Lebih lanjut, Peraturan Pemerintah No 12 tahun 2018 melalui pasal 89 menjelaskan bahwa rapat paripurna merupakan keputusan tertinggi di DPRD. Dalam kondisi di mana Anggota Kelengkapan Dewan (AKD) belum terbentuk dan terdapat kebutuhan mendesak untuk membahas APBD-P, pimpinan dewan memiliki kewenangan untuk melakukan rapat paripurna dengan syarat minimal dua pertiga anggota dewan hadir. Rapat tersebut bertujuan untuk membentuk panitia khusus (pansus) untuk membahas APBD-P, sesuai dengan ketentuan dalam Undang-undang nomor 23 tahun 2014 tentang pemerintahan daerah (lembaran negara RI tahun 2014 nomor 244, tambahan nomor 5587) sebagaimana telah beberapa kali diubah terakhir dengan uud no 6 tahun 2023
tentang penerapan peraturan pemerintah pengganti UU nomor 2 tahun 2022 tentang cipta kerja menjadi UU .
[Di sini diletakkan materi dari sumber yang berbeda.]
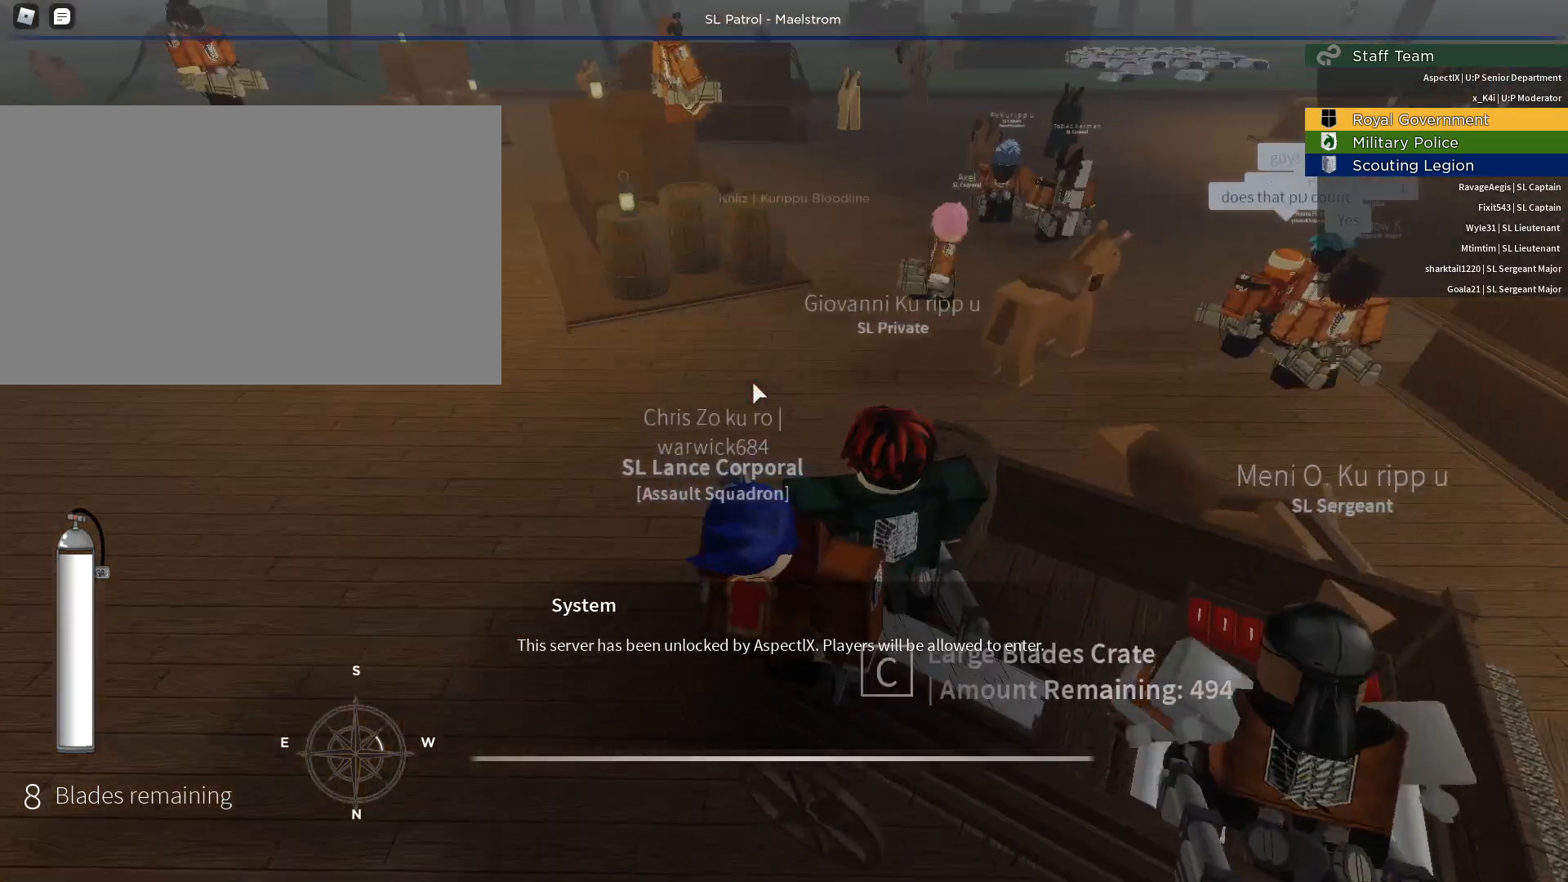
{"keys": ["ctrl", "w"], "mouse": [], "events": [[33, "ctrl", "down"], [183, "ctrl", "up"], [367, "mouse_right", "up"], [417, "ctrl", "down"]]}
Sebagai contoh, di daerah-daerah lain, walaupun fraksi belum terbentuk sepenuhnya, pansus yang bertugas membahas APBD-P sudah terbentuk. Fenomena ini juga terjadi di sembilan kabupaten/kota lainnya.
Mana yang lebih tinggi antara uud dan edaran mendagri? dan bagaimana Konsekuensi hukum?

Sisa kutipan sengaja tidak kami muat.